_To do:_
In the entries below, turn the part that opens with the line containing "## 1.1 Motivation und Ziele" and closes with the line containing "Anhand des Prüfungsergebnisses" into a Markdown table with the columns "Row" and "Line". Number each row, and leave out blank lines.

== Segment start ==

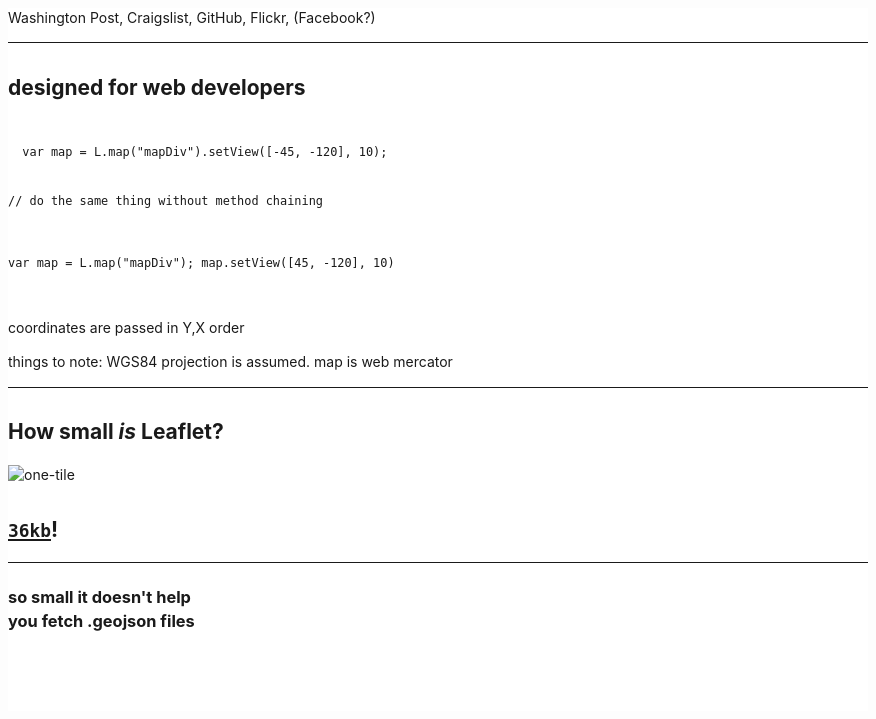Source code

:    Washington Post, Craigslist, GitHub, Flickr, (Facebook?)

   </aside>

---



## designed for web developers

<div class="twos">
  <div class="snippet">
  <pre><code class="lang-js hljs javascript">
  var map = L.map("mapDiv").setView([-45, -120], 10);


  // do the same thing without method chaining

  var map = L.map("mapDiv");
  map.setView([45, -120], 10)

</code></pre>
  </div>
  <div class="snippet-preview">
    <iframe id="frame-2d-parallel" data-src="./snippets/map.html"></iframe>
  </div>
</div>

coordinates are passed in Y,X order

<aside class="notes">

things to note:
  WGS84 projection is assumed. map is web mercator
</aside>

---



## How small _is_ Leaflet?

![one-tile](http://server.arcgisonline.com/ArcGIS/rest/services/World_Topo_Map/MapServer/tile/6/24/18)

## [`36kb`](https://unpkg.com/leaflet@1.0.3/dist/leaflet.js)!

---



### so small it doesn't help<br>you fetch .geojson files

<div class="twos">
  <div class="snippet">
  <pre><code class="lang-js hljs javascript">
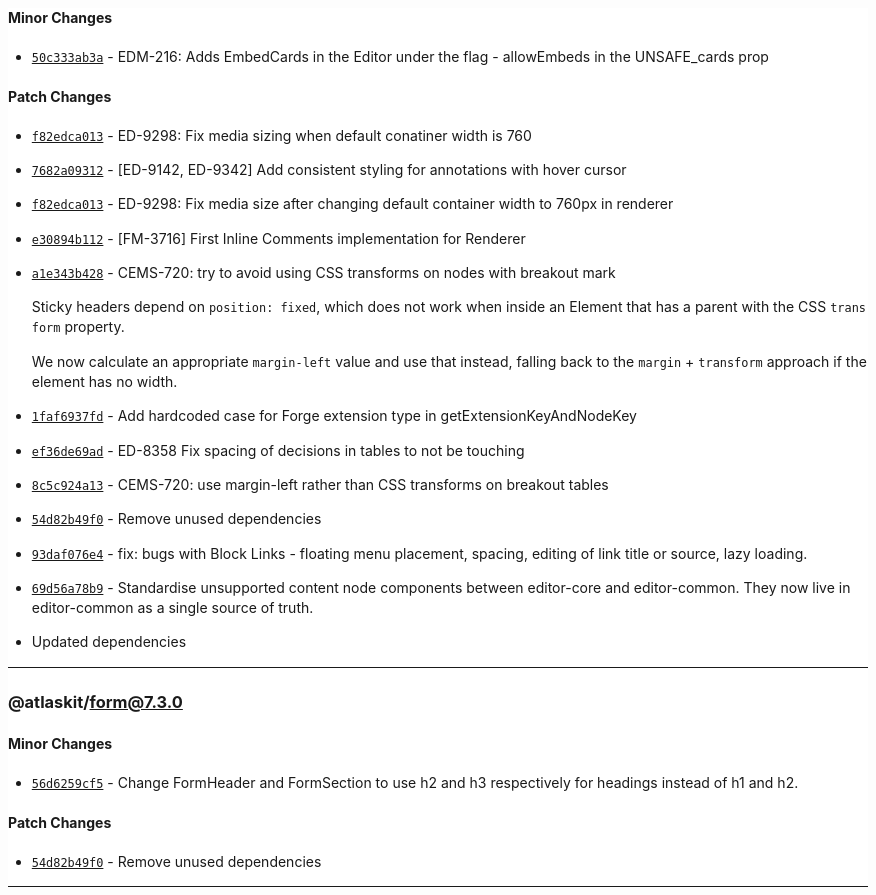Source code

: #### Minor Changes

- [`50c333ab3a`](https://bitbucket.org/atlassian/atlassian-frontend/commits/50c333ab3a) - EDM-216: Adds EmbedCards in the Editor under the flag - allowEmbeds in the UNSAFE_cards prop

#### Patch Changes

- [`f82edca013`](https://bitbucket.org/atlassian/atlassian-frontend/commits/f82edca013) - ED-9298: Fix media sizing when default conatiner width is 760
- [`7682a09312`](https://bitbucket.org/atlassian/atlassian-frontend/commits/7682a09312) - [ED-9142, ED-9342] Add consistent styling for annotations with hover cursor
- [`f82edca013`](https://bitbucket.org/atlassian/atlassian-frontend/commits/f82edca013) - ED-9298: Fix media size after changing default container width to 760px in renderer
- [`e30894b112`](https://bitbucket.org/atlassian/atlassian-frontend/commits/e30894b112) - [FM-3716] First Inline Comments implementation for Renderer
- [`a1e343b428`](https://bitbucket.org/atlassian/atlassian-frontend/commits/a1e343b428) - CEMS-720: try to avoid using CSS transforms on nodes with breakout mark

  Sticky headers depend on `position: fixed`, which does not work when inside an Element that has a parent with the CSS `transform` property.

  We now calculate an appropriate `margin-left` value and use that instead, falling back to the `margin` + `transform` approach if the element has no width.

- [`1faf6937fd`](https://bitbucket.org/atlassian/atlassian-frontend/commits/1faf6937fd) - Add hardcoded case for Forge extension type in getExtensionKeyAndNodeKey
- [`ef36de69ad`](https://bitbucket.org/atlassian/atlassian-frontend/commits/ef36de69ad) - ED-8358 Fix spacing of decisions in tables to not be touching
- [`8c5c924a13`](https://bitbucket.org/atlassian/atlassian-frontend/commits/8c5c924a13) - CEMS-720: use margin-left rather than CSS transforms on breakout tables
- [`54d82b49f0`](https://bitbucket.org/atlassian/atlassian-frontend/commits/54d82b49f0) - Remove unused dependencies
- [`93daf076e4`](https://bitbucket.org/atlassian/atlassian-frontend/commits/93daf076e4) - fix: bugs with Block Links - floating menu placement, spacing, editing of link title or source, lazy loading.
- [`69d56a78b9`](https://bitbucket.org/atlassian/atlassian-frontend/commits/69d56a78b9) - Standardise unsupported content node components between editor-core and editor-common. They now live in editor-common as a single source of truth.
- Updated dependencies

---

### @atlaskit/form@7.3.0

#### Minor Changes

- [`56d6259cf5`](https://bitbucket.org/atlassian/atlassian-frontend/commits/56d6259cf5) - Change FormHeader and FormSection to use h2 and h3 respectively for headings instead of h1 and h2.

#### Patch Changes

- [`54d82b49f0`](https://bitbucket.org/atlassian/atlassian-frontend/commits/54d82b49f0) - Remove unused dependencies

---

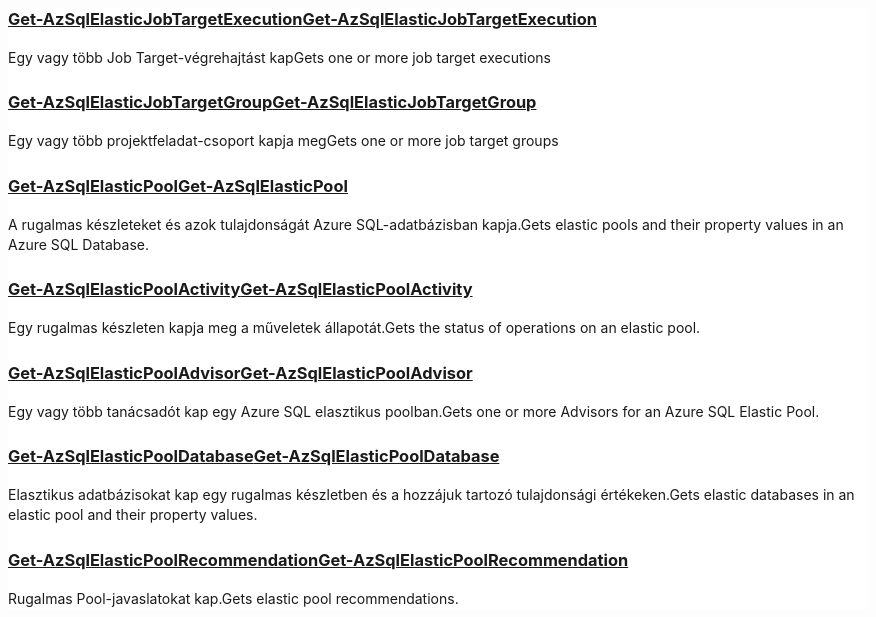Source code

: ### [<span data-ttu-id="23742-231">Get-AzSqlElasticJobTargetExecution</span><span class="sxs-lookup"><span data-stu-id="23742-231">Get-AzSqlElasticJobTargetExecution</span></span>](Get-AzSqlElasticJobTargetExecution.md)
<span data-ttu-id="23742-232">Egy vagy több Job Target-végrehajtást kap</span><span class="sxs-lookup"><span data-stu-id="23742-232">Gets one or more job target executions</span></span>

### [<span data-ttu-id="23742-233">Get-AzSqlElasticJobTargetGroup</span><span class="sxs-lookup"><span data-stu-id="23742-233">Get-AzSqlElasticJobTargetGroup</span></span>](Get-AzSqlElasticJobTargetGroup.md)
<span data-ttu-id="23742-234">Egy vagy több projektfeladat-csoport kapja meg</span><span class="sxs-lookup"><span data-stu-id="23742-234">Gets one or more job target groups</span></span>

### [<span data-ttu-id="23742-235">Get-AzSqlElasticPool</span><span class="sxs-lookup"><span data-stu-id="23742-235">Get-AzSqlElasticPool</span></span>](Get-AzSqlElasticPool.md)
<span data-ttu-id="23742-236">A rugalmas készleteket és azok tulajdonságát Azure SQL-adatbázisban kapja.</span><span class="sxs-lookup"><span data-stu-id="23742-236">Gets elastic pools and their property values in an Azure SQL Database.</span></span>

### [<span data-ttu-id="23742-237">Get-AzSqlElasticPoolActivity</span><span class="sxs-lookup"><span data-stu-id="23742-237">Get-AzSqlElasticPoolActivity</span></span>](Get-AzSqlElasticPoolActivity.md)
<span data-ttu-id="23742-238">Egy rugalmas készleten kapja meg a műveletek állapotát.</span><span class="sxs-lookup"><span data-stu-id="23742-238">Gets the status of operations on an elastic pool.</span></span>

### [<span data-ttu-id="23742-239">Get-AzSqlElasticPoolAdvisor</span><span class="sxs-lookup"><span data-stu-id="23742-239">Get-AzSqlElasticPoolAdvisor</span></span>](Get-AzSqlElasticPoolAdvisor.md)
<span data-ttu-id="23742-240">Egy vagy több tanácsadót kap egy Azure SQL elasztikus poolban.</span><span class="sxs-lookup"><span data-stu-id="23742-240">Gets one or more Advisors for an Azure SQL Elastic Pool.</span></span>

### [<span data-ttu-id="23742-241">Get-AzSqlElasticPoolDatabase</span><span class="sxs-lookup"><span data-stu-id="23742-241">Get-AzSqlElasticPoolDatabase</span></span>](Get-AzSqlElasticPoolDatabase.md)
<span data-ttu-id="23742-242">Elasztikus adatbázisokat kap egy rugalmas készletben és a hozzájuk tartozó tulajdonsági értékeken.</span><span class="sxs-lookup"><span data-stu-id="23742-242">Gets elastic databases in an elastic pool and their property values.</span></span>

### [<span data-ttu-id="23742-243">Get-AzSqlElasticPoolRecommendation</span><span class="sxs-lookup"><span data-stu-id="23742-243">Get-AzSqlElasticPoolRecommendation</span></span>](Get-AzSqlElasticPoolRecommendation.md)
<span data-ttu-id="23742-244">Rugalmas Pool-javaslatokat kap.</span><span class="sxs-lookup"><span data-stu-id="23742-244">Gets elastic pool recommendations.</span></span>

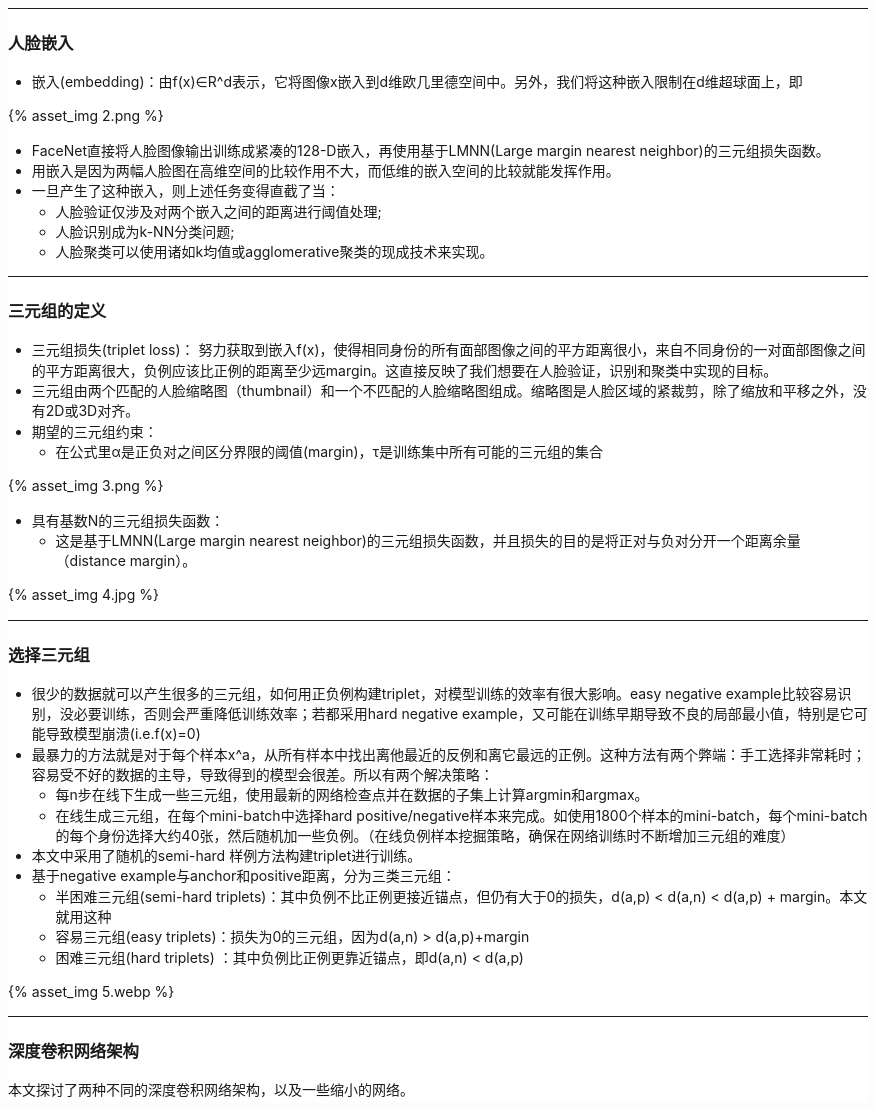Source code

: ***

### 人脸嵌入

- 嵌入(embedding)：由f(x)∈R^d表示，它将图像x嵌入到d维欧几里德空间中。另外，我们将这种嵌入限制在d维超球面上，即

{% asset_img 2.png %}

- FaceNet直接将人脸图像输出训练成紧凑的128-D嵌入，再使用基于LMNN(Large margin nearest neighbor)的三元组损失函数。
- 用嵌入是因为两幅人脸图在高维空间的比较作用不大，而低维的嵌入空间的比较就能发挥作用。
- 一旦产生了这种嵌入，则上述任务变得直截了当：
    - 人脸验证仅涉及对两个嵌入之间的距离进行阈值处理;
    - 人脸识别成为k-NN分类问题;
    - 人脸聚类可以使用诸如k均值或agglomerative聚类的现成技术来实现。

***

### 三元组的定义

- 三元组损失(triplet loss)： 努力获取到嵌入f(x)，使得相同身份的所有面部图像之间的平方距离很小，来自不同身份的一对面部图像之间的平方距离很大，负例应该比正例的距离至少远margin。这直接反映了我们想要在人脸验证，识别和聚类中实现的目标。
- 三元组由两个匹配的人脸缩略图（thumbnail）和一个不匹配的人脸缩略图组成。缩略图是人脸区域的紧裁剪，除了缩放和平移之外，没有2D或3D对齐。
- 期望的三元组约束：
    - 在公式里α是正负对之间区分界限的阈值(margin)，τ是训练集中所有可能的三元组的集合

{% asset_img 3.png %}

- 具有基数N的三元组损失函数：
    - 这是基于LMNN(Large margin nearest neighbor)的三元组损失函数，并且损失的目的是将正对与负对分开一个距离余量（distance margin）。

{% asset_img 4.jpg %}

***

### 选择三元组

- 很少的数据就可以产生很多的三元组，如何用正负例构建triplet，对模型训练的效率有很大影响。easy negative example比较容易识别，没必要训练，否则会严重降低训练效率；若都采用hard negative example，又可能在训练早期导致不良的局部最小值，特别是它可能导致模型崩溃(i.e.f(x)=0)
- 最暴力的方法就是对于每个样本x^a，从所有样本中找出离他最近的反例和离它最远的正例。这种方法有两个弊端：手工选择非常耗时；容易受不好的数据的主导，导致得到的模型会很差。所以有两个解决策略：
    - 每n步在线下生成一些三元组，使用最新的网络检查点并在数据的子集上计算argmin和argmax。
    - 在线生成三元组，在每个mini-batch中选择hard positive/negative样本来完成。如使用1800个样本的mini-batch，每个mini-batch的每个身份选择大约40张，然后随机加一些负例。（在线负例样本挖掘策略，确保在网络训练时不断增加三元组的难度）
- 本文中采用了随机的semi-hard 样例方法构建triplet进行训练。
- 基于negative example与anchor和positive距离，分为三类三元组：
    - 半困难三元组(semi-hard triplets)：其中负例不比正例更接近锚点，但仍有大于0的损失，d(a,p) < d(a,n) < d(a,p) + margin。本文就用这种
    - 容易三元组(easy triplets)：损失为0的三元组，因为d(a,n) > d(a,p)+margin
    - 困难三元组(hard triplets) ：其中负例比正例更靠近锚点，即d(a,n) < d(a,p)

{% asset_img 5.webp %}

***

### 深度卷积网络架构

本文探讨了两种不同的深度卷积网络架构，以及一些缩小的网络。
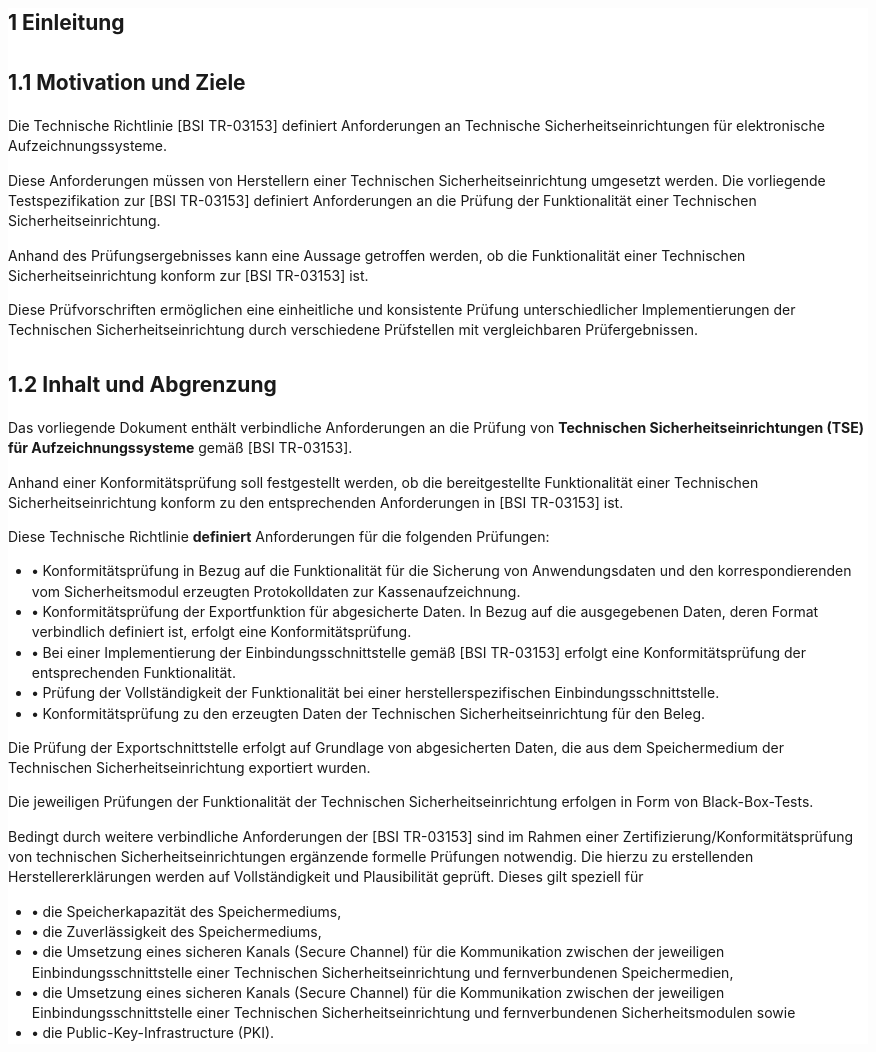 ## <span id="page-6-0"></span>1 Einleitung

## 1.1 Motivation und Ziele

Die Technische Richtlinie [BSI TR-03153] definiert Anforderungen an Technische Sicherheitseinrichtungen für elektronische Aufzeichnungssysteme.

Diese Anforderungen müssen von Herstellern einer Technischen Sicherheitseinrichtung umgesetzt werden. Die vorliegende Testspezifikation zur [BSI TR-03153] definiert Anforderungen an die Prüfung der Funktionalität einer Technischen Sicherheitseinrichtung.

Anhand des Prüfungsergebnisses kann eine Aussage getroffen werden, ob die Funktionalität einer Technischen Sicherheitseinrichtung konform zur [BSI TR-03153] ist.

Diese Prüfvorschriften ermöglichen eine einheitliche und konsistente Prüfung unterschiedlicher Implementierungen der Technischen Sicherheitseinrichtung durch verschiedene Prüfstellen mit vergleichbaren Prüfergebnissen.

## 1.2 Inhalt und Abgrenzung

Das vorliegende Dokument enthält verbindliche Anforderungen an die Prüfung von **Technischen Sicherheitseinrichtungen (TSE) für Aufzeichnungssysteme** gemäß [BSI TR-03153].

Anhand einer Konformitätsprüfung soll festgestellt werden, ob die bereitgestellte Funktionalität einer Technischen Sicherheitseinrichtung konform zu den entsprechenden Anforderungen in [BSI TR-03153] ist.

Diese Technische Richtlinie **definiert** Anforderungen für die folgenden Prüfungen:

- **•** Konformitätsprüfung in Bezug auf die Funktionalität für die Sicherung von Anwendungsdaten und den korrespondierenden vom Sicherheitsmodul erzeugten Protokolldaten zur Kassenaufzeichnung.
- **•** Konformitätsprüfung der Exportfunktion für abgesicherte Daten. In Bezug auf die ausgegebenen Daten, deren Format verbindlich definiert ist, erfolgt eine Konformitätsprüfung.
- **•** Bei einer Implementierung der Einbindungsschnittstelle gemäß [BSI TR-03153] erfolgt eine Konformitätsprüfung der entsprechenden Funktionalität.
- **•** Prüfung der Vollständigkeit der Funktionalität bei einer herstellerspezifischen Einbindungsschnittstelle.
- **•** Konformitätsprüfung zu den erzeugten Daten der Technischen Sicherheitseinrichtung für den Beleg.

Die Prüfung der Exportschnittstelle erfolgt auf Grundlage von abgesicherten Daten, die aus dem Speichermedium der Technischen Sicherheitseinrichtung exportiert wurden.

Die jeweiligen Prüfungen der Funktionalität der Technischen Sicherheitseinrichtung erfolgen in Form von Black-Box-Tests.

Bedingt durch weitere verbindliche Anforderungen der [BSI TR-03153] sind im Rahmen einer Zertifizierung/Konformitätsprüfung von technischen Sicherheitseinrichtungen ergänzende formelle Prüfungen notwendig. Die hierzu zu erstellenden Herstellererklärungen werden auf Vollständigkeit und Plausibilität geprüft. Dieses gilt speziell für

- **•** die Speicherkapazität des Speichermediums,
- **•** die Zuverlässigkeit des Speichermediums,
- **•** die Umsetzung eines sicheren Kanals (Secure Channel) für die Kommunikation zwischen der jeweiligen Einbindungsschnittstelle einer Technischen Sicherheitseinrichtung und fernverbundenen Speichermedien,
- **•** die Umsetzung eines sicheren Kanals (Secure Channel) für die Kommunikation zwischen der jeweiligen Einbindungsschnittstelle einer Technischen Sicherheitseinrichtung und fernverbundenen Sicherheitsmodulen sowie
- **•** die Public-Key-Infrastructure (PKI).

== Segment end ==

_Task output:_
| Row | Line |
|---|---|
| 1 | ## 1.1 Motivation und Ziele |
| 2 | Die Technische Richtlinie [BSI TR-03153] definiert Anforderungen an Technische Sicherheitseinrichtungen für elektronische Aufzeichnungssysteme. |
| 3 | Diese Anforderungen müssen von Herstellern einer Technischen Sicherheitseinrichtung umgesetzt werden. Die vorliegende Testspezifikation zur [BSI TR-03153] definiert Anforderungen an die Prüfung der Funktionalität einer Technischen Sicherheitseinrichtung. |
| 4 | Anhand des Prüfungsergebnisses kann eine Aussage getroffen werden, ob die Funktionalität einer Technischen Sicherheitseinrichtung konform zur [BSI TR-03153] ist. |